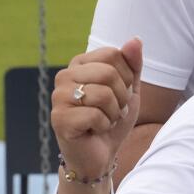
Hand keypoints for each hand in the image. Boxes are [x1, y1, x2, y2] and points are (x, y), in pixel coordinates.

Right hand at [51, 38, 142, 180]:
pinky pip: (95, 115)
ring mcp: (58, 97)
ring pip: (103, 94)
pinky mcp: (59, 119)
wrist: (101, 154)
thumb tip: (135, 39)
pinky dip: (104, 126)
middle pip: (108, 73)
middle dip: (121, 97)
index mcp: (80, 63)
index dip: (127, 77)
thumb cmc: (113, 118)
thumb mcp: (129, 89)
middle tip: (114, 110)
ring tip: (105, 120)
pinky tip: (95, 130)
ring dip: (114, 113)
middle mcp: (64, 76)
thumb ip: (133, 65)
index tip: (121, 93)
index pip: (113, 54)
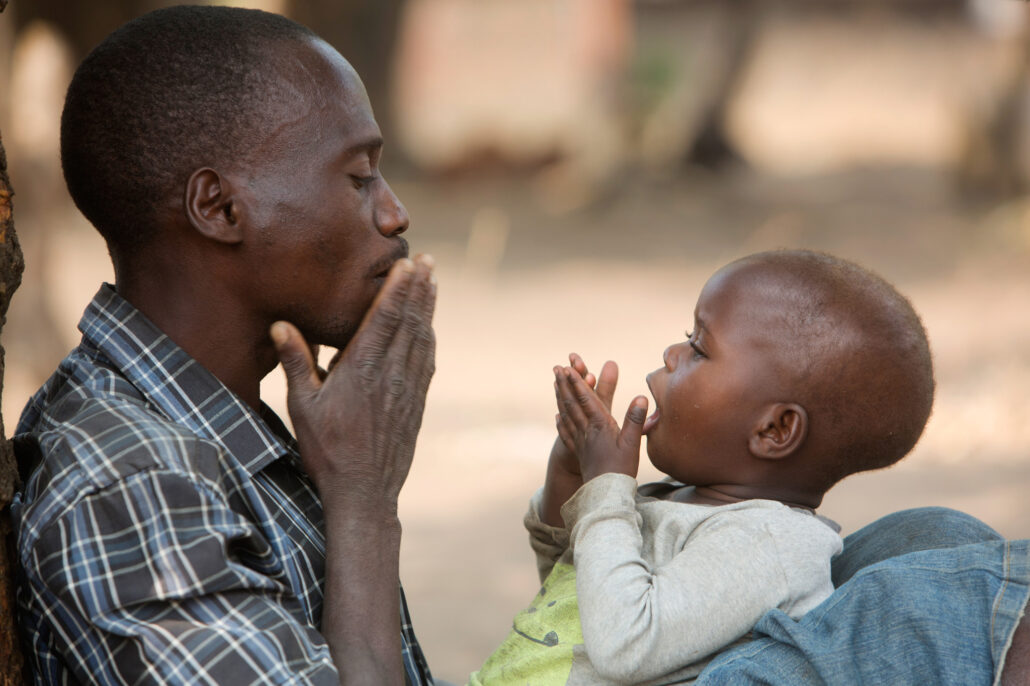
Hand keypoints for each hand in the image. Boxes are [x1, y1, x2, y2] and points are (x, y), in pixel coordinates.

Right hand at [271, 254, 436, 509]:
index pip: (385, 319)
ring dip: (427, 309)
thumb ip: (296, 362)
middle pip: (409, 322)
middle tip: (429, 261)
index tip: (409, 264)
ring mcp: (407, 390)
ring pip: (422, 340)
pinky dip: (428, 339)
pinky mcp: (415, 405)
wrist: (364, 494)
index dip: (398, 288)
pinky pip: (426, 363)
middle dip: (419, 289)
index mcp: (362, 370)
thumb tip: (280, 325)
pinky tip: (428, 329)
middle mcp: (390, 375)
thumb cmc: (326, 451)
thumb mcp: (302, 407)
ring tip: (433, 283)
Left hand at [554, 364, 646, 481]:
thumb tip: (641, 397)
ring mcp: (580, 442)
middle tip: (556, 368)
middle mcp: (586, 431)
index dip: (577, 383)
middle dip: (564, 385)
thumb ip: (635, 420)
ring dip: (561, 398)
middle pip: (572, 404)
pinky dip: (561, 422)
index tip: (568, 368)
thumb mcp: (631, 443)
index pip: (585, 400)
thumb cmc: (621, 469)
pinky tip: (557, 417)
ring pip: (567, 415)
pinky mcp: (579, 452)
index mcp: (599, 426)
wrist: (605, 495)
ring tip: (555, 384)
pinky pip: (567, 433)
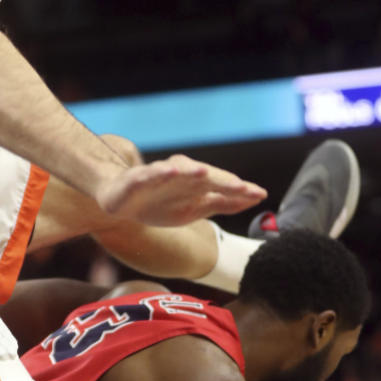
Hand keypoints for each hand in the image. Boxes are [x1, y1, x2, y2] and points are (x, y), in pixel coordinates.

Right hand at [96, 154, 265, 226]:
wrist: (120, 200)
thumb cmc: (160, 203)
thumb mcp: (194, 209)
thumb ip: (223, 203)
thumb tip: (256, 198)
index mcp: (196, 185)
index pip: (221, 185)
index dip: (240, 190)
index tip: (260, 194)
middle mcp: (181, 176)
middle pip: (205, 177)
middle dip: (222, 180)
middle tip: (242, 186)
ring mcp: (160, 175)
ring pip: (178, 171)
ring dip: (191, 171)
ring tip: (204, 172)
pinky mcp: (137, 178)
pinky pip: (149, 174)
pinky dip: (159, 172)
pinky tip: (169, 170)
■ ■ ■
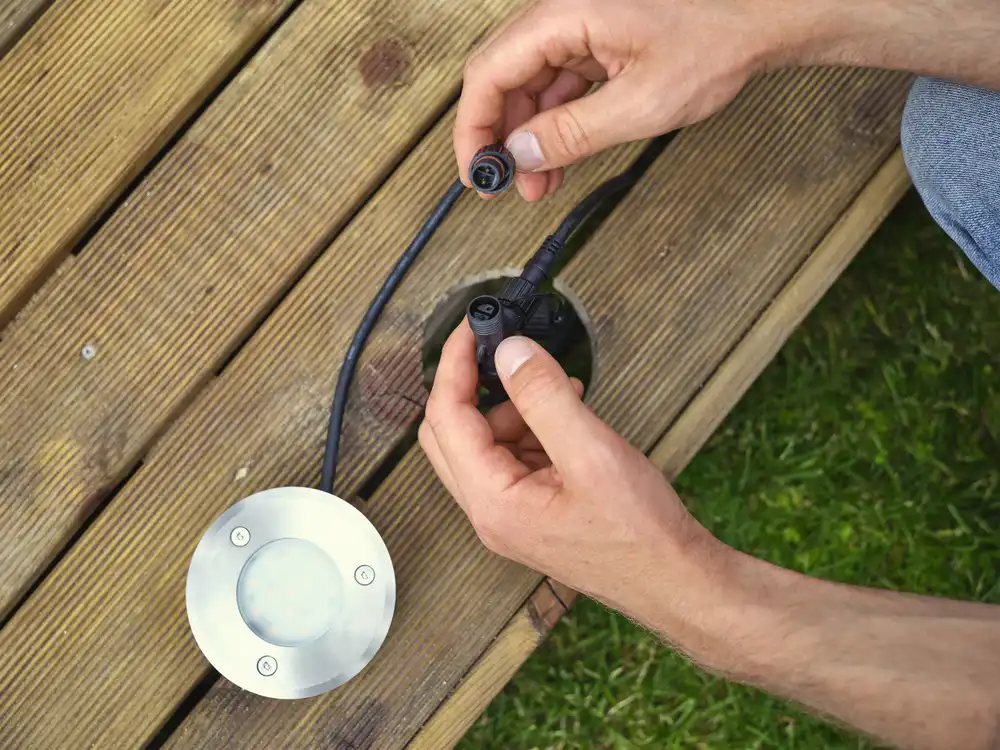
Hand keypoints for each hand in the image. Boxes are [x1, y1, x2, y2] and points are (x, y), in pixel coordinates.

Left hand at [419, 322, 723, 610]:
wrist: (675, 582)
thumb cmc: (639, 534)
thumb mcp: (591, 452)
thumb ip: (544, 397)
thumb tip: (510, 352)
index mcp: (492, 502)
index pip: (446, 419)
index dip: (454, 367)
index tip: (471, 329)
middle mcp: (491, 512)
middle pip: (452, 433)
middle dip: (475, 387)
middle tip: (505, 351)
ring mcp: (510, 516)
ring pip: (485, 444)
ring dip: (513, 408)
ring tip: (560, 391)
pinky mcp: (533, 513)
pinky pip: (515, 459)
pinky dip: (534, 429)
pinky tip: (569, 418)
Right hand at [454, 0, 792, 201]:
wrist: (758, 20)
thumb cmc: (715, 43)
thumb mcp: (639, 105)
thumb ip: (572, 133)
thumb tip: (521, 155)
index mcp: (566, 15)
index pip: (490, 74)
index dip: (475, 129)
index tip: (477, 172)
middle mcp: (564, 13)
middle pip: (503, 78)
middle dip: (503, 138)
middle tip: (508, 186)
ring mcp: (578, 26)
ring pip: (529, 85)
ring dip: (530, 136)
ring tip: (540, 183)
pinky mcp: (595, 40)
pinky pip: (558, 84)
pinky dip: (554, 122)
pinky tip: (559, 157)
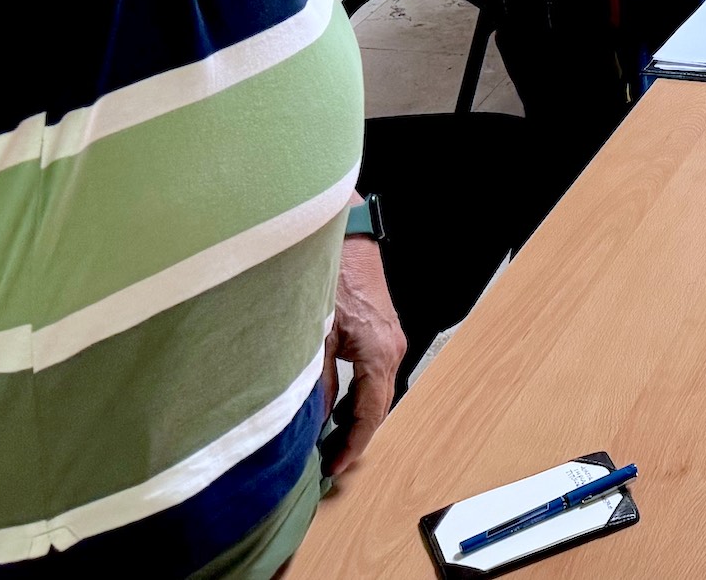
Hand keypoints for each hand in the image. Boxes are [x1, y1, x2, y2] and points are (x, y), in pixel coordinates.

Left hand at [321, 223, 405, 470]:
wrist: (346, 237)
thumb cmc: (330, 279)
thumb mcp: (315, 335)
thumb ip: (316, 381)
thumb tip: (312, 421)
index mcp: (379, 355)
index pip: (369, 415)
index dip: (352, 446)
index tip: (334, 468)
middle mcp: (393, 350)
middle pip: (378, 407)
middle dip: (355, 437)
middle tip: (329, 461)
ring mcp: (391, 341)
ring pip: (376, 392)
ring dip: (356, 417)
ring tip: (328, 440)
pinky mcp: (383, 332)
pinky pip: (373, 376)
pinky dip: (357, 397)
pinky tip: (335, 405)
■ ■ ■
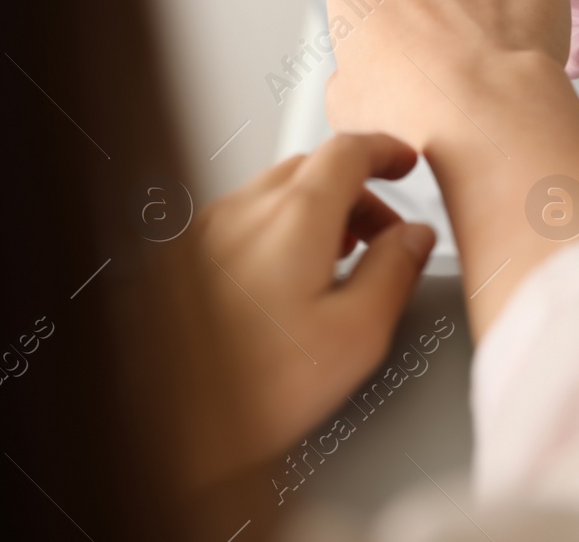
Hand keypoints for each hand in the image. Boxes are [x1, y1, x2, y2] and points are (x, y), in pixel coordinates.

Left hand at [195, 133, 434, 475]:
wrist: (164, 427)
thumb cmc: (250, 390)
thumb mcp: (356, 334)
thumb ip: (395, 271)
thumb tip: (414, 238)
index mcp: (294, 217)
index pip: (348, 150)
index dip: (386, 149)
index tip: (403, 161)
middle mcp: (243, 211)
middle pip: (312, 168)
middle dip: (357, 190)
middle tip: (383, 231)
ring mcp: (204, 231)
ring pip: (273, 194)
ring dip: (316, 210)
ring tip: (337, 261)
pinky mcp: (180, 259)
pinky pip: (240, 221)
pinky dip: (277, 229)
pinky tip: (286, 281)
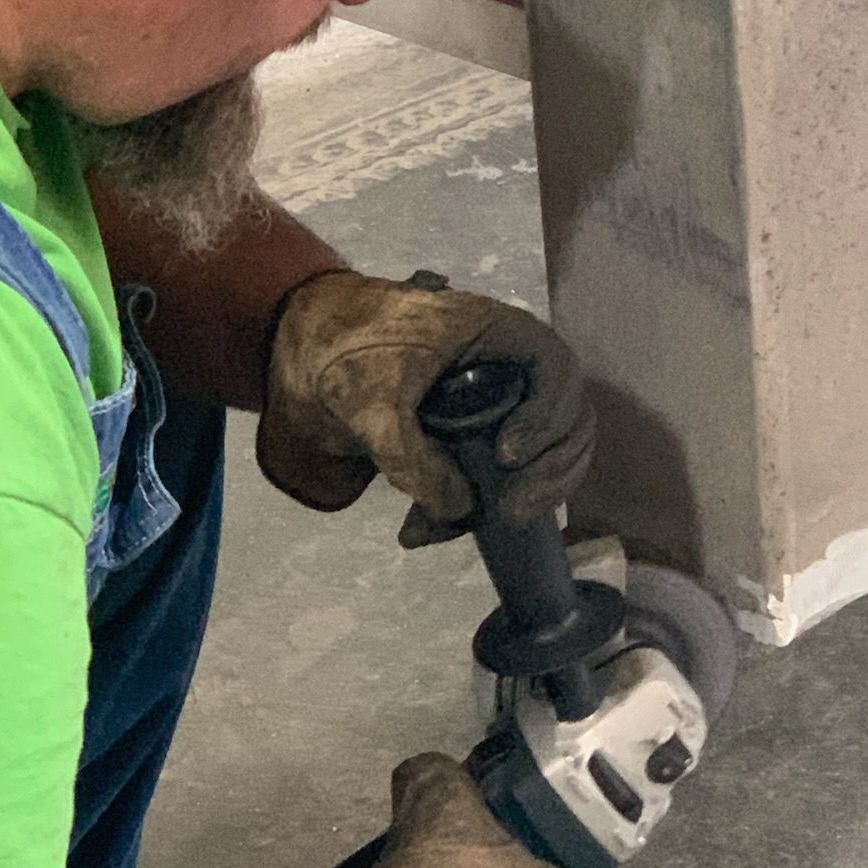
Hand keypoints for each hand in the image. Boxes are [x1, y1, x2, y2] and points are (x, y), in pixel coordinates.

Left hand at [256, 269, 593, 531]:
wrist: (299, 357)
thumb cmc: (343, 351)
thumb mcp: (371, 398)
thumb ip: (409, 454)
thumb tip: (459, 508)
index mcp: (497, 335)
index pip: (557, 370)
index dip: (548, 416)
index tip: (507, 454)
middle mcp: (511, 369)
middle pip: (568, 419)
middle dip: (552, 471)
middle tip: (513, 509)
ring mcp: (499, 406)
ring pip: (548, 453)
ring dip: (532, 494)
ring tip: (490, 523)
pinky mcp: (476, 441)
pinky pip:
■ ■ ■
▸ What the task requires
Looking above, find the stretch of lines that opens with the one holding "pinky dip: (561, 422)" and closes with the one holding "pinky tip: (169, 170)". Copy it exactly, pictures excluded.

▸ Response to this task
pinky dip: (561, 422)
index tip: (568, 368)
thumb mcp: (631, 443)
index pip: (585, 400)
thumb cmc: (621, 469)
pinky tip: (557, 417)
ring pip: (567, 415)
pinky mcp: (579, 452)
index mcp: (599, 426)
wrist: (605, 495)
ring tip: (555, 384)
pinky pip: (567, 433)
Hand keypoints for each hand in the image. Boxes are [x1, y1, x2, y2] and points are (x, y), in pixel coordinates.

Right hand at [96, 154, 265, 226]:
wrist: (120, 200)
thumb cmc: (160, 203)
thumb mcp: (194, 209)
thumb ip: (223, 203)
thumb tip: (256, 198)
index mcp: (196, 185)
index pip: (221, 185)
index dip: (240, 190)
index tip: (260, 194)
middle mcp: (181, 176)
middle pip: (205, 177)
middle dip: (222, 180)
middle tip: (242, 186)
ring mcp: (160, 175)
ring pip: (178, 171)
ring dip: (191, 171)
ring tip: (204, 172)
pinky mcp: (137, 178)
pinky pip: (149, 174)
pinky dip: (159, 172)
pinky tip: (169, 170)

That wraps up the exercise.